Our comment on the Yorkshire hosepipe ban

Caroline Comins

Yorkshire Wildlife Trust comments on the hosepipe ban now in place, after the driest spring and warmest June in 130 years.

Yorkshire’s second hosepipe ban in three years starts on Friday 11th July 2025, following the hottest June and the driest spring in 130 years. Our reservoirs are 26% lower than usual and our nature reserves and wildlife are beginning to see the impact of a changing climate. 

Our land managers and wildlife experts have already noticed significant changes to what we’d normally see at this time of year, but it will be a year or two before we see the true impact of the unprecedented hot and dry weather on bird breeding figures and our plant seedbank. 

There are already fewer dragonflies and damselflies, which are a vital food source for many birds and other aquatic wildlife. Our streams are low enough that our rare water voles could be more easily predated, reducing their numbers further, and in the case of Askham Bog ditches have dried up entirely for the first time in living memory. Even if we see longer periods of rain, it will take weeks for reservoirs and aquifers – that supply East Yorkshire’s chalk streams - to recover. 

It is vital that Yorkshire prepares for a changing climate.
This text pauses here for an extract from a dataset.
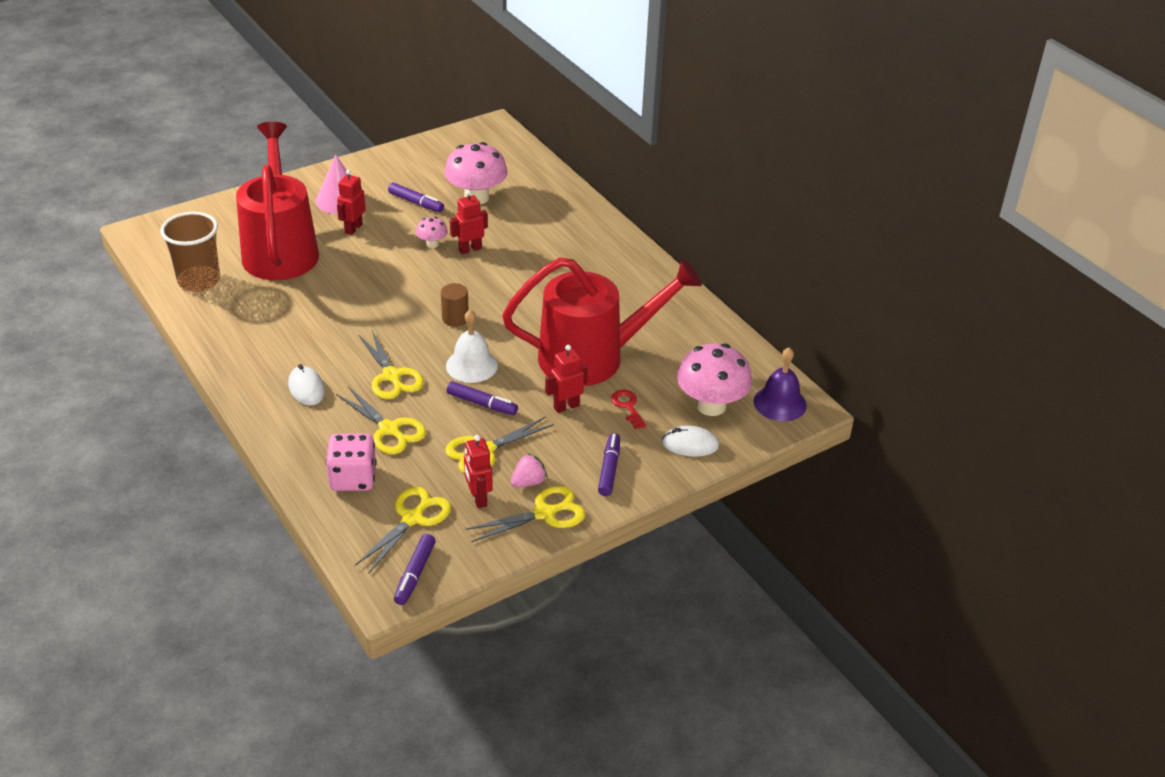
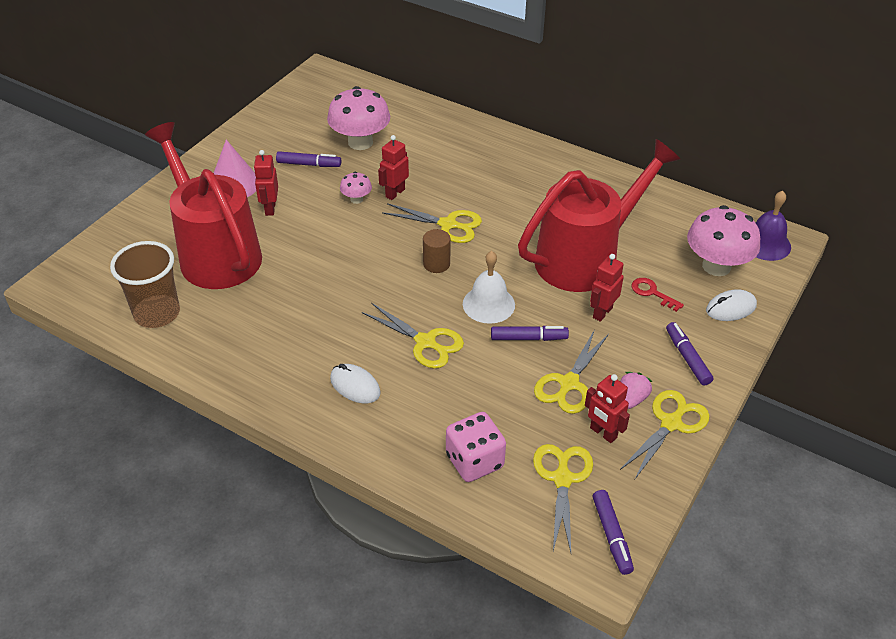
camera: 25 degrees left, 5 degrees up
(389, 429) = (467, 397): yellow scissors -> yellow scissors (448, 225)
Weather extremes of drought and flooding will become more common, and these once-in-a-lifetime occurrences will become anything but.

Yorkshire Wildlife Trust believes there should be investment in creating wilder landscapes which will provide natural solutions to better store and slow the flow of water. Habitats such as upland bogs and moors, woodlands, wetlands and species-rich grasslands act as giant sponges, absorbing and holding water and slowing down water run-off into rivers. Our State of Yorkshire’s Nature report highlighted wetlands as one of three key habitats to restore in order to protect and restore more wildlife, and boggier, shaded and more diverse wetland landscapes will better withstand drought conditions.

Creating drought-resistant gardens are also part of the answer – our gardens provide vital urban green space for our wildlife to shelter and thrive. There are many simple actions households, businesses and landowners can all take to make sure we use the precious water resources we have in a responsible way, especially as we see increasingly unstable weather events in the future. For our gardens, this might involve reframing what a healthy green space looks like and learning how resilient habitats like lawns are if we look after them in the right way.

A greener, secure future depends on everyone doing their bit; landowners, water companies, households and businesses. Fresh, accessible water that we need for survival makes up just 3% of our planet – let’s protect it for the life-blood it is.